In Aperture it is possible to show the camera's AF points and the active AF point(s) when looking at one or more photographs. Is that possible in Lightroom?

Thanks,
Nicholas


----------



## clee01l

There is a 3rd party Plugin that does what you want.   I don't have a link to it atm.


----------



## happycranker

This is the one, I use. Works for Canon, Nikon and some Sony camera's.
Show Focus Points Plugin for Lightroom


----------



## NicholasG

Wow! Thanks.
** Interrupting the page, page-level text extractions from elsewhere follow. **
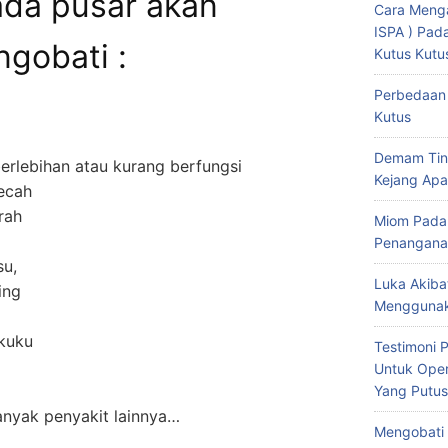
ada pusar akan
Cara Menga
ISPA ) Pa
gobati :
Kutus Kutu
Perbedaan 
Kutus
Demam Tin
erlebihan atau kurang berfungsi
Kejang Apa
ecah
rah
Miom Pada
Penangana
su,
Luka Akiba
ing
Menggunak
 kuku
Testimoni 
Untuk Oper
Yang Putus
nyak penyakit lainnya…
Mengobati 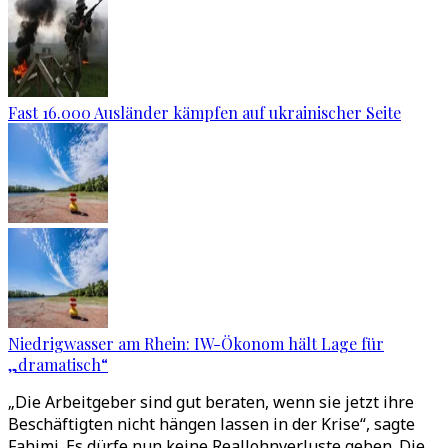
Fast 16.000 Ausländer kämpfen auf ukrainischer Seite
Niedrigwasser am Rhein: IW-Ökonom hält Lage für
„dramatisch“
„Die Arbeitgeber sind gut beraten, wenn sie jetzt ihre
Beschäftigten nicht hängen lassen in der Krise“, sagte
Fahimi. Es dürfe nun keine Reallohnverluste geben. Die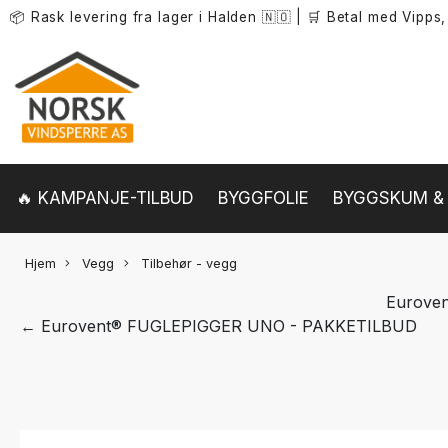
📦 Rask levering fra lager i Halden 🇳🇴
|
🛒 Betal med Vipps,
betalingskort.
🔥 KAMPANJE-TILBUD
BYGGFOLIE
BYGGSKUM & 
Hjem
Vegg
Tilbehør - vegg
Eurove
← Eurovent® FUGLEPIGGER UNO - PAKKETILBUD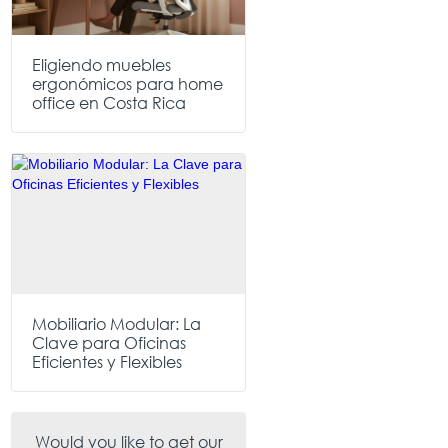
Eligiendo muebles
ergonómicos para home
office en Costa Rica
Mobiliario Modular: La
Clave para Oficinas
Eficientes y Flexibles
Would you like to get our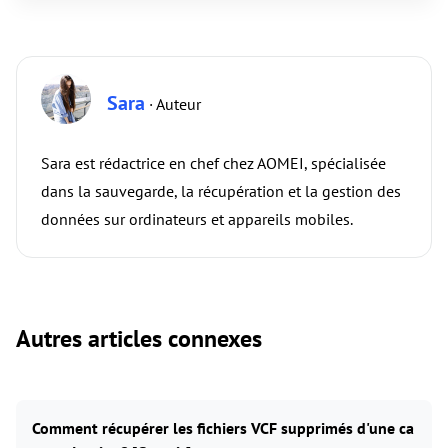
Sara
· Auteur
Sara est rédactrice en chef chez AOMEI, spécialisée
dans la sauvegarde, la récupération et la gestion des
données sur ordinateurs et appareils mobiles.
Autres articles connexes
Comment récupérer les fichiers VCF supprimés d'une ca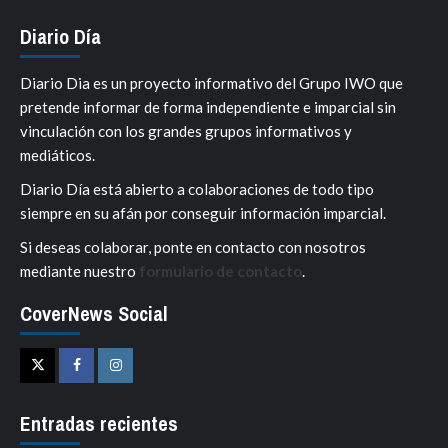
Diario Día
Diario Dia es un proyecto informativo del Grupo IWO que
pretende informar de forma independiente e imparcial sin
vinculación con los grandes grupos informativos y
mediáticos.
Diario Día está abierto a colaboraciones de todo tipo
siempre en su afán por conseguir información imparcial.
Si deseas colaborar, ponte en contacto con nosotros
mediante nuestro
formulario de contacto
.
CoverNews Social
Twitter
Facebook
Instagram
Entradas recientes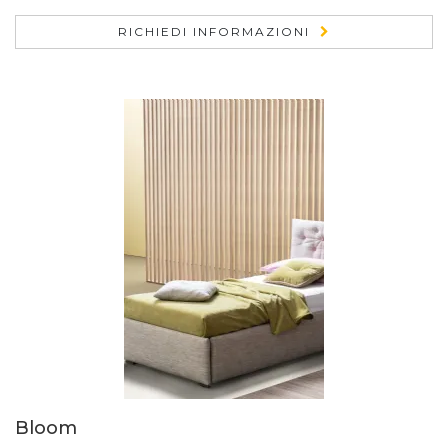
RICHIEDI INFORMAZIONI
Bloom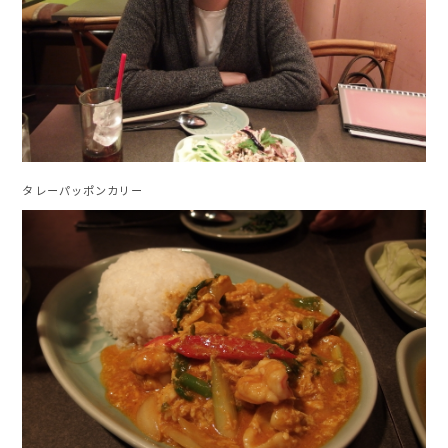
タレーパッポンカリー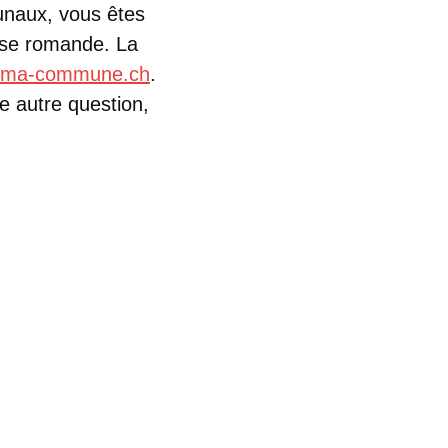
munaux, vous êtes
isse romande. La
@ma-commune.ch
.
e autre question,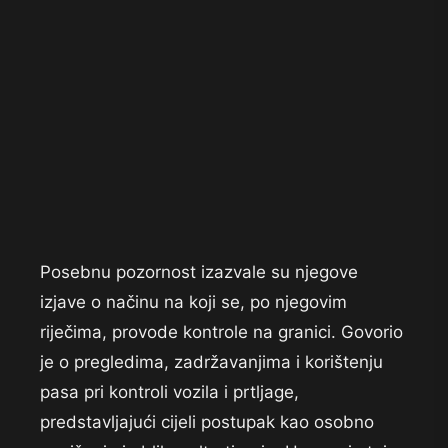
Posebnu pozornost izazvale su njegove
izjave o načinu na koji se, po njegovim
riječima, provode kontrole na granici. Govorio
je o pregledima, zadržavanjima i korištenju
pasa pri kontroli vozila i prtljage,
predstavljajući cijeli postupak kao osobno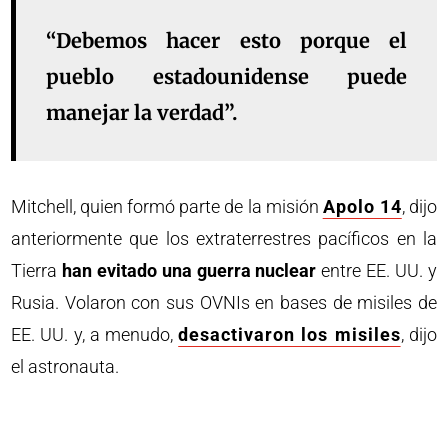
“Debemos hacer esto porque el
pueblo estadounidense puede
manejar la verdad”.
Mitchell, quien formó parte de la misión
Apolo 14
, dijo
anteriormente que los extraterrestres pacíficos en la
Tierra
han evitado una guerra nuclear
entre EE. UU. y
Rusia. Volaron con sus OVNIs en bases de misiles de
EE. UU. y, a menudo,
desactivaron los misiles
, dijo
el astronauta.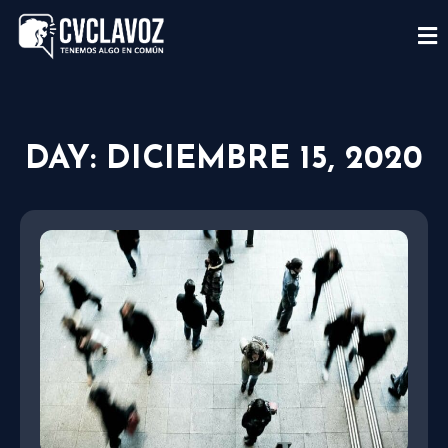
DAY: DICIEMBRE 15, 2020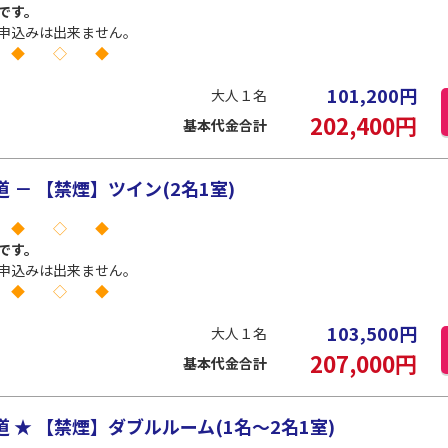
です。
申込みは出来ません。
 ◆ ◇ ◆
101,200
円
大人１名
202,400
円
基本代金合計
－ 【禁煙】ツイン(2名1室)
 ◆ ◇ ◆
です。
申込みは出来ません。
 ◆ ◇ ◆
103,500
円
大人１名
207,000
円
基本代金合計
★ 【禁煙】ダブルルーム(1名～2名1室)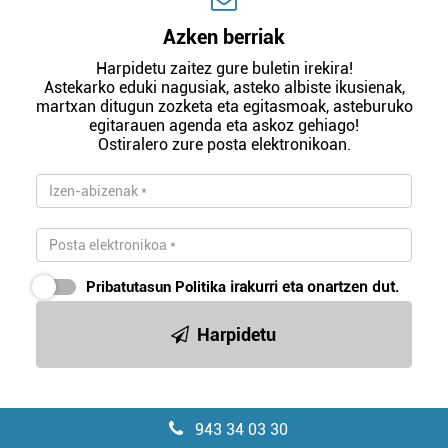
Azken berriak
Harpidetu zaitez gure buletin irekira!
Astekarko eduki nagusiak, asteko albiste ikusienak,
martxan ditugun zozketa eta egitasmoak, asteburuko
egitarauen agenda eta askoz gehiago!
Ostiralero zure posta elektronikoan.
Pribatutasun Politika
irakurri eta onartzen dut.
Harpidetu
943 34 03 30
Exactly what I was looking for.


----------



## Woodbutcher

That plug in works, but remember if you are half pressing the shutter to get a focus lock and recomposing then it will show the focus point that was used to get focus, but it won't be over the part of the subject where it was when it obtained focus.  When in the continuous focus mode on your camera it will always be correct.  Hopefully that made sense.

When I'm taking pictures of people I will regularly focus on the eye with a half shutter press, hold it and move the camera slightly.


----------



## Roelof Moorlag

And another warning: the file can not be altered, then the focus-point-information will be lost.
For example when you are using a DNG workflow (like i do) then this information is lost also.
And not al camera's are supported (like the Nikon D850)


----------



## Wernfried

Here is another one: musselwhizzle/Focus-Points
However, it does not work on Windows.


----------



## Zenon

Woodbutcher said:


> That plug in works, but remember if you are half pressing the shutter to get a focus lock and recomposing then it will show the focus point that was used to get focus, but it won't be over the part of the subject where it was when it obtained focus.  When in the continuous focus mode on your camera it will always be correct.  Hopefully that made sense.
> 
> When I'm taking pictures of people I will regularly focus on the eye with a half shutter press, hold it and move the camera slightly.



Same goes for AI Servo. The indicated point is not always where the actual focus took place.


----------